**EXCERPT PROVIDED:**
Start of Block

There was no plan on either side to fight at Gettysburg. The roads in the region converged there. Confederates needed supplies. Gen. Lee wanted to fight a battle somewhere across the Potomac River, but he was moving “blind” in enemy territory because J.E.B. Stuart and his cavalry’s whereabouts were unknown. Union commander Gen. George Meade, who was just appointed to head the Army of the Potomac on June 28, discovered thanks to Union Gen. John Buford that Lee’s army was headed to Gettysburg. Buford decided to fight a holding action on July 1, 1863, until Union Gen. John Reynolds could bring up infantry to the ridges of Gettysburg.

Chadwick shows that confusion reigned on both sides. And once the fighting began, troops from both sides were attracted to Gettysburg like magnets. Some civilians in the town left their homes, while others hunkered down and watched troops on both sides arrive. Soon, Chadwick writes, the “sprawling farmland of Gettysburg that looked so serene a few days ago would be drenched in blood from both sides. It would quickly become an open-air hospital.”

The names of the places on the battlefield would soon become legendary: Culp’s Hill, Cemetery Hill, Seminary Ridge, McPherson’s Barn, Willougby Run, Devil’s Den, the Wheatfield, the Peach Orchard, Little Round Top. So would the names of the commanders: Lee and Longstreet, Armistead and Pickett, Meade and Hancock, Reynolds and Sickles. So would certain regiments: the 26th North Carolina, the 20th Maine, the 1st Minnesota, the Iron Brigade.

After the first day of battle which Lee viewed as a Confederate success, Union troops held the “high ground on Cemetery Ridge positioned in the shape of a fishhook. Lee was determined to attack the next day despite opposition from Longstreet who counseled moving around the Union line and fighting a defensive battle on ground of their choosing. The Confederate attacks on July 2nd and 3rd failed at great cost, and Lee and other rebel generals thought Longstreet was deliberately delaying attacks. Longstreet also had his defenders, but after the war he would receive much of the blame for the defeat at Gettysburg.

Chadwick’s oral history is at its best when he quotes soldiers about the nature of the fighting. A 20th Maine private recalled “the terrible medley of shouts, cheers, groans, prayers, curses, bursting shells, whizzing riddle-bullets, and clanging steel” on Little Round Top. A private with the 22nd Massachusetts described the fighting in the Wheatfield as “a perfect hell on earth.” A lieutenant with the 62nd Pennsylvania said “the bullets were whistling all the time” in Wheatfield. After the second day’s fighting, a Union soldier said the rebel dead “were piled in lines like windrows of hay.”

The desperate Confederate assault on the Union center on the third day of battle—known as Pickett’s Charge—was preceded by a massive artillery attack from 150 or so cannons. Then, Union soldiers looked in awe as more than 12,000 rebel troops emerged from the woods on Seminary Ridge and began to cross the open fields on their way to Cemetery Ridge. One soldier from New Jersey described it as “the grandest sight I have ever seen . . . their bayonets glistening in the sun, from right to left as far as the eye could see.” A Union captain remembered the “movement of such a force over such a field, in such perfect order, to such a destiny, was grand beyond expression.”

But the fate of those Confederate troops was not grand. First long-range artillery thinned their ranks. Then as the gray lines got closer to the Union position, they were decimated by hails of infantry fire. The attack was a costly failure, as Gen. Longstreet had predicted. Lee blamed himself and ordered a retreat. Gen. Meade, much to the dismay of President Lincoln, did not try to stop the retreat. The Civil War’s deadliest battle was over.

Chadwick concludes his oral history with Lincoln’s Gettysburg Address, which promised a “new birth of freedom” won by those who “gave the last full measure of devotion” on the fields of Gettysburg.

End of Block

**TASKS TO PERFORM:**
#1 In the Gettysburg excerpt above, which commanders are named in the sentence that begins "So would the names of the commanders"?
#2 According to the Gettysburg excerpt, on what date was George Meade appointed to head the Army of the Potomac?

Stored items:
Start of Block

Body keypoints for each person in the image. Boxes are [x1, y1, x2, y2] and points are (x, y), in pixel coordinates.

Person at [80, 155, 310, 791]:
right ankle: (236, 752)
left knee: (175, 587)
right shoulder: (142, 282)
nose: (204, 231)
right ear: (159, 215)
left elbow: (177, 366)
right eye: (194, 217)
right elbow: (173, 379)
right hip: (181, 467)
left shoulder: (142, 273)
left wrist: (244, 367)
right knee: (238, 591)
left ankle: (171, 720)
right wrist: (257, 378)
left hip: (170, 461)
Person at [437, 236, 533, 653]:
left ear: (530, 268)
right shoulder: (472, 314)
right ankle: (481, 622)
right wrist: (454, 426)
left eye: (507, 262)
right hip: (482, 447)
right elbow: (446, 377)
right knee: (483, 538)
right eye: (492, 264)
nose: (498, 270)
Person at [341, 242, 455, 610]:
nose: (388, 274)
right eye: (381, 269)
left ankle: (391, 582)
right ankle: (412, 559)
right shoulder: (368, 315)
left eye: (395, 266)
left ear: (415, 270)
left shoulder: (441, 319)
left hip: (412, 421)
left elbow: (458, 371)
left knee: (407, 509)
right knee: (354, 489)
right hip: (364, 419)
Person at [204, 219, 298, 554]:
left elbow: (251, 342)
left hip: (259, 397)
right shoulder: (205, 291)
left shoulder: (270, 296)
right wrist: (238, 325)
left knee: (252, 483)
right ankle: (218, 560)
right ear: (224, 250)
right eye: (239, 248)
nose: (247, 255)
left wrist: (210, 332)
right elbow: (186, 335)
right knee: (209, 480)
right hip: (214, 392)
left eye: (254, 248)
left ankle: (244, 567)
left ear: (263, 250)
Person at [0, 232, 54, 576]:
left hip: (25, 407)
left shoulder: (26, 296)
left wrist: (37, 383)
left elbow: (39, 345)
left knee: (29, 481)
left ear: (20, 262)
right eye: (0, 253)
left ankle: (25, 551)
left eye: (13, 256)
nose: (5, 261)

End of Block

**SOLUTIONS BY TASK:**
#1 Lee, Longstreet, Armistead, Pickett, Meade, Hancock, Reynolds, Sickles

#2 June 28